** SUPPLIED DATA follows **

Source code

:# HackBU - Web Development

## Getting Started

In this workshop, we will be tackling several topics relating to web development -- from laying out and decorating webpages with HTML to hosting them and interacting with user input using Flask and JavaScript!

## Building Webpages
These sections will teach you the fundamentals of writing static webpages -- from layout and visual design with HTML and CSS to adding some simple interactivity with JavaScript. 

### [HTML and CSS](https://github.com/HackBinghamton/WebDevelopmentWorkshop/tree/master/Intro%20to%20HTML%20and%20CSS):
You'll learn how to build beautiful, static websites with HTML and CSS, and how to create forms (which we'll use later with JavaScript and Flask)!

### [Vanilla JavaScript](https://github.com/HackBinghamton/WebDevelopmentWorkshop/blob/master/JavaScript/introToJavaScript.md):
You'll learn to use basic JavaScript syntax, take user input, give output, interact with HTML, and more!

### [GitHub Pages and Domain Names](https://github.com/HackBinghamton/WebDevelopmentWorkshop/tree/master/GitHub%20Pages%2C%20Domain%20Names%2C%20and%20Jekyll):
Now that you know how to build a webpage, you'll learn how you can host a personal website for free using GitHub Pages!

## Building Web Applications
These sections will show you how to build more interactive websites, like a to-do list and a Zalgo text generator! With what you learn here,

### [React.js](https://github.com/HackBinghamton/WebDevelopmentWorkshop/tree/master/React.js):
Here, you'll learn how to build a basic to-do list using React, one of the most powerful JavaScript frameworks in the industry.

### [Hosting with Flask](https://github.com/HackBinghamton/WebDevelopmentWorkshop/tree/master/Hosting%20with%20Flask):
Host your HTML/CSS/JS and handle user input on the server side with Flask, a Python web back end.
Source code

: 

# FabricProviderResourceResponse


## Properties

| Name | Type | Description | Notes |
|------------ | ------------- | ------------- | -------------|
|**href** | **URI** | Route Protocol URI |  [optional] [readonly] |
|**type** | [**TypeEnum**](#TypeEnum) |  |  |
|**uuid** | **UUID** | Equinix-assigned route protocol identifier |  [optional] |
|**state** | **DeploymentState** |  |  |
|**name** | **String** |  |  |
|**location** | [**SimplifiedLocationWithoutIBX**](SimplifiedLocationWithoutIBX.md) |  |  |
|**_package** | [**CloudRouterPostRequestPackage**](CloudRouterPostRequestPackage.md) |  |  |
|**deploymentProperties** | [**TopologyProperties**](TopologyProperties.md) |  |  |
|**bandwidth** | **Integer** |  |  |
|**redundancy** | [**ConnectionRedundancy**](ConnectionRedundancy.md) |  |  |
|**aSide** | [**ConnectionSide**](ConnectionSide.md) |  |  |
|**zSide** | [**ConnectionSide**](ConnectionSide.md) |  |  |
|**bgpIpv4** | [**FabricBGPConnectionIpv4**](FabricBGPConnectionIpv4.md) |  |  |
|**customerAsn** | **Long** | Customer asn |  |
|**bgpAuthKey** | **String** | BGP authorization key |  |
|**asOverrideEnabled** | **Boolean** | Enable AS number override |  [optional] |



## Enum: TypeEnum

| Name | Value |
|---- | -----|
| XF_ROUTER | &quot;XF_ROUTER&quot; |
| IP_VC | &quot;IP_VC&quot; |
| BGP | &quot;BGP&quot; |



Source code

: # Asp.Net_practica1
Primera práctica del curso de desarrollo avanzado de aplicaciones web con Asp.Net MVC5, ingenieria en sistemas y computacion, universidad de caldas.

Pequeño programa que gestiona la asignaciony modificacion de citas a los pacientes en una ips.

** End of SUPPLIED DATA **

YOUR ASSIGNMENT:
For each line above that holds the string "React", provide a copy of that line.

RESULT:
### [React.js](https://github.com/HackBinghamton/WebDevelopmentWorkshop/tree/master/React.js):
Here, you'll learn how to build a basic to-do list using React, one of the most powerful JavaScript frameworks in the industry.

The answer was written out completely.